Now, Page is ready to have some fun with these two. “Alderman Majerczyk,” he says, “that great and distinguished statesman. And Madigan. John Madigan. Well . . .unlike a snake, Madigan hisses after he bites.”

The audience laughs, and Page smiles. It’s amazing what people will do to raise their spirits through hard times. During the 1983 campaign, Monroe Anderson, then a reporter on the Tribune, plastered his cubicle with racist literature released by Epton supporters. Most of the black staffers laughed at it, as though it were funny. But most “knew it was laughter to keep from crying,” McClain wrote.

And now Page looks as though he may cry himself. He opens the book to read, turning to an appropriate passage—the first few paragraphs of the Post piece.

“You know,” he says softly, “she never liked that headline. But she stood by it. She knew it was accurate.

“I just want you to listen to her words. Just listen to her command of language.” He pauses, smooths the page and starts to read a passage from the Post essay.

“‘Chicago—I’d be a liar if I did not admit to my own hellish confusion. How has a purebred moderator like me—the first black editorial writer for the Chicago Tribune—turned into a hate-filled spewer of invective in such little time? Even today, the vicious, psychotic events leading up to and following Harold Washington’s election as the first black mayor of Chicago leave me torn as never before. I’ve become a two-headed, two-hearted creature. The sides are in continual conflict, by turns pitying, then vilifying the other, sometimes with little reason, never with tranquility.’”

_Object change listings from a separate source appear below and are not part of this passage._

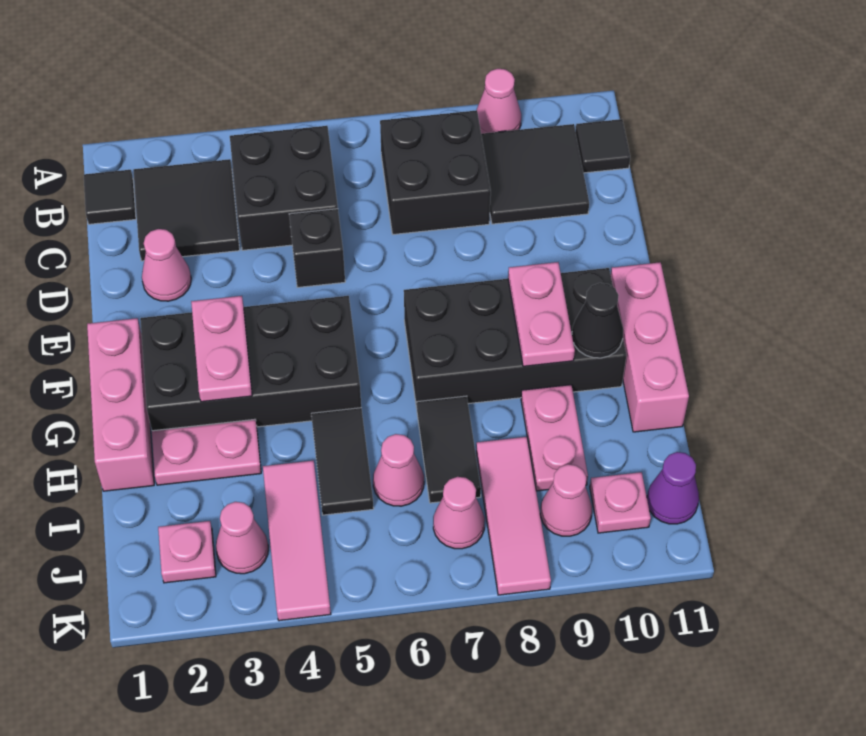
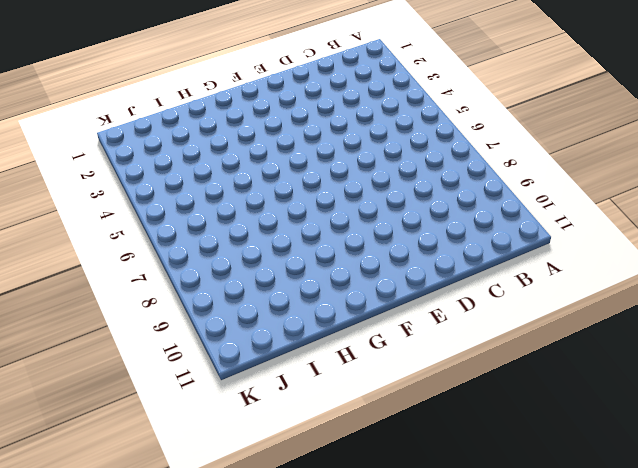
none -> pink 1x1 cone [477,69,521,134]
none -> black 1x1 tile [84,170,136,224]
none -> black 2x2 tile [133,159,240,261]

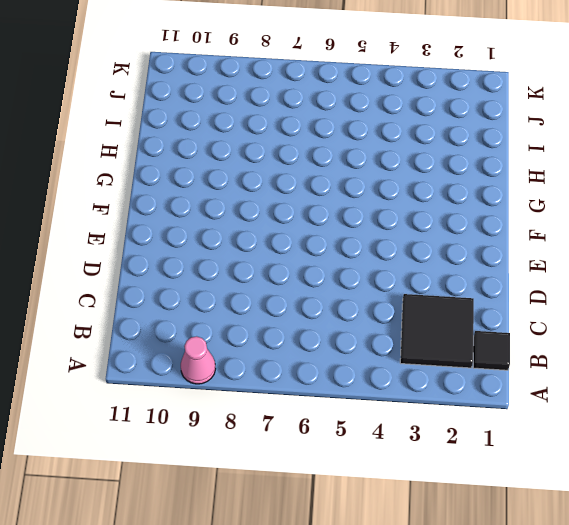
none -> black 2x2 brick [230,126,338,250]
none -> black 2x2 brick [380,110,491,234]
none -> black 2x2 tile [481,124,589,224]

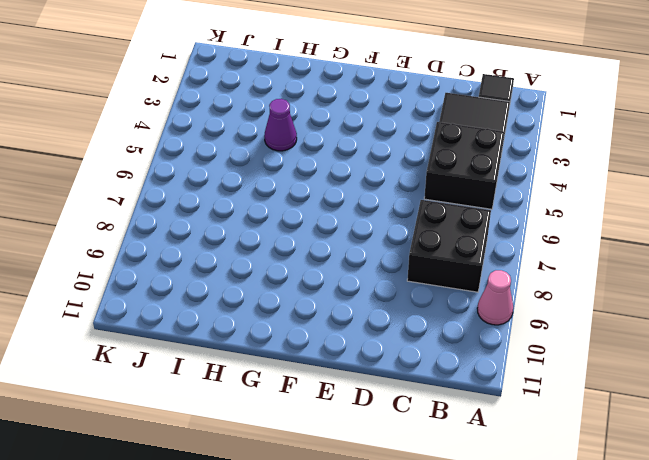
purple 1x1 cone [264,99,297,151] -> purple 1x1 cone moved to [647,452,699,524]
none -> black 2x2 tile [481,124,589,224]
none -> black 1x1 tile [576,119,630,173]
none -> pink 1x1 cone [142,229,191,301]

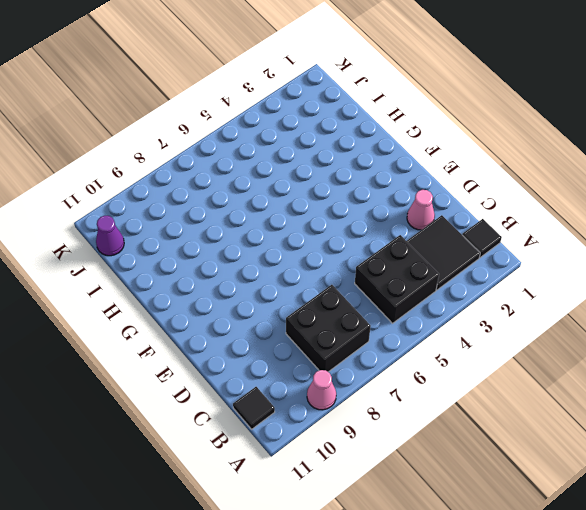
none -> black 2x2 tile [481,124,589,224]
none -> black 1x1 brick [289,209,345,287]
none -> pink 1x3 brick [87,318,154,491]

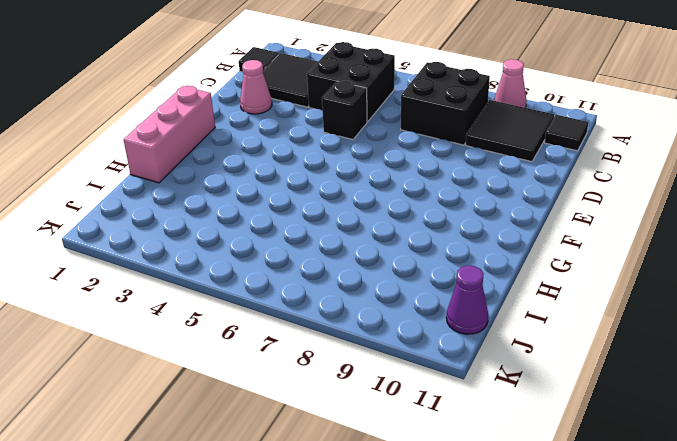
none -> black 2x4 brick [140,296,361,431]
none -> black 2x4 brick [404,268,626,408]
none -> pink 1x3 brick [611,262,689,432]

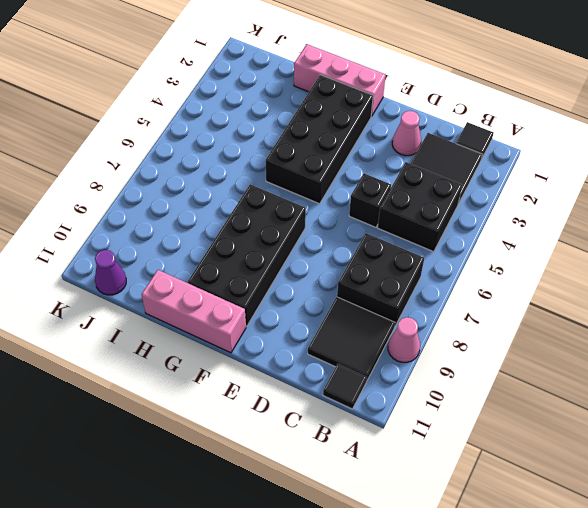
none -> pink 1x2 plate [152,419,261,485]
none -> black 1x2 tile [311,408,374,515]
none -> black 1x2 tile [417,396,481,503]

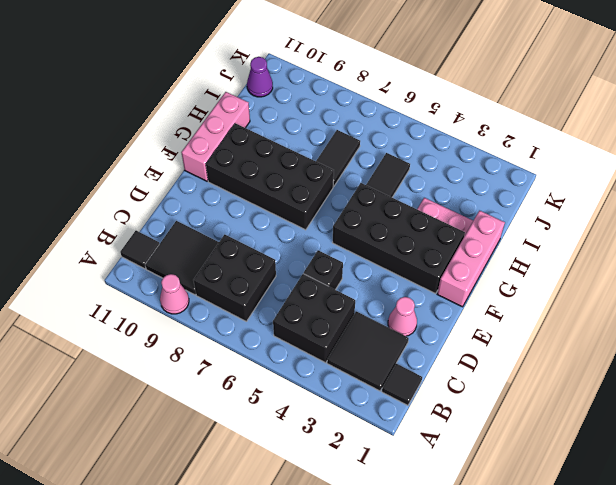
none -> pink 1x2 plate [521,385,588,491]
none -> pink 1x3 tile [263,460,331,621]
none -> pink 1x1 cone [373,434,424,506]

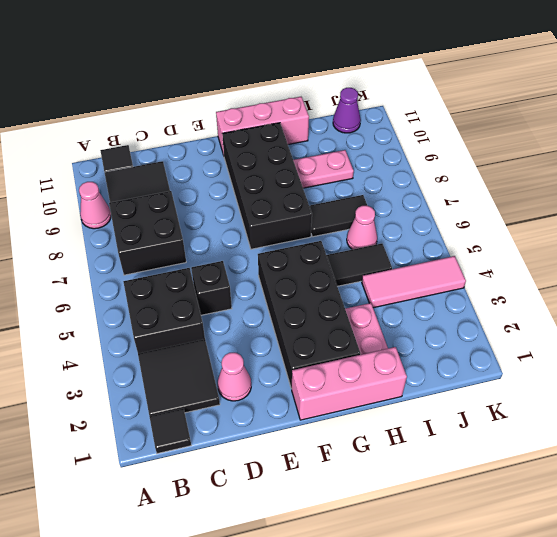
none -> pink 1x3 tile [476,437,551,595]
none -> pink 1x1 plate [158,521,216,583]
none -> pink 1x1 cone [216,502,268,574]

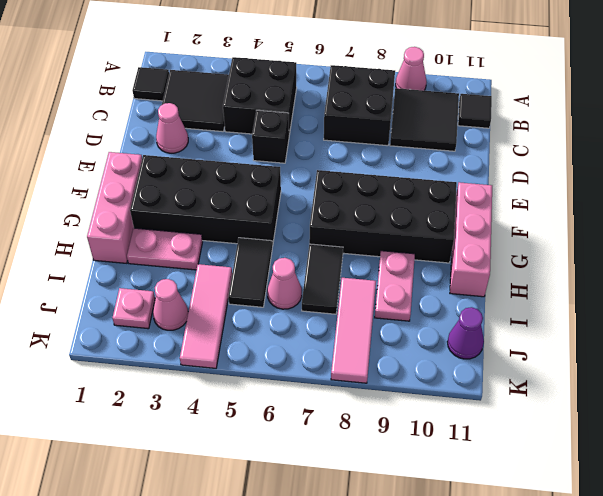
none -> pink 1x1 cone [433,477,485,549]
none -> pink 1x1 cone [540,464,592,536]
none -> pink 1x1 plate [590,472,651,533]

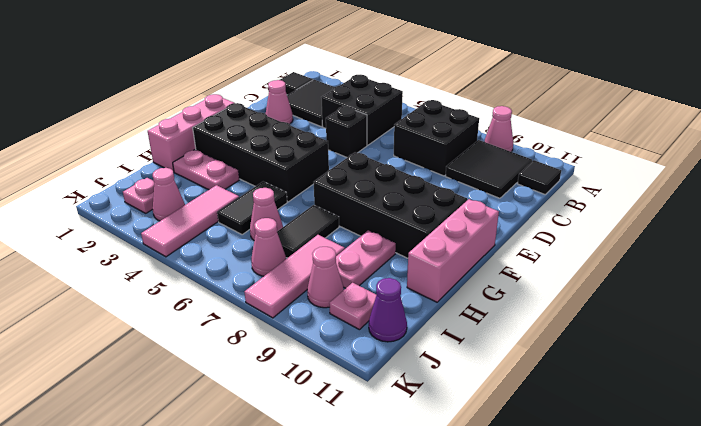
none -> pink 1x2 plate [191,296,252,402]
none -> pink 1x2 plate [508,262,575,366]
none -> black 1x1 cone [572,283,623,358]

Page’s usually smooth voice cracks. He wipes tears from his eyes. His head is down and the audience cannot see his face, but he seems to be struggling. He swallows and pauses for a second to gain his composure. And then his voice, pocketed by the stillness of his audience, continues.

“‘I’ve built walls against whites who I once thought of as my lunch and vacation friends. And I’ve wrapped myself in rage as this sick, twisted city besieged the newspapers with letters wishing acts of filth by “black baboons” on the daughters of its employees. Just because it endorsed this black man.’“

He closes the book and looks up.

“I was working for Channel Two when I got the news that she had died. I got a call on my beeper and the fellow I talked to said that I had an important message. I knew it was bad.

“There are so many theories as to why Leanita killed herself,” he says. Job pressures, racism, guilt for having made it while other blacks, equally talented, failed. Page just shakes his head. None of these theories are conclusive. Life and death are never that simple.

“We will never know what it was that she took her life. We will never know why anyone takes their life. Many people will call it the ultimate escape. Some say that suicide is the ultimate form of criticism. Perhaps this time, for Lea, it was.”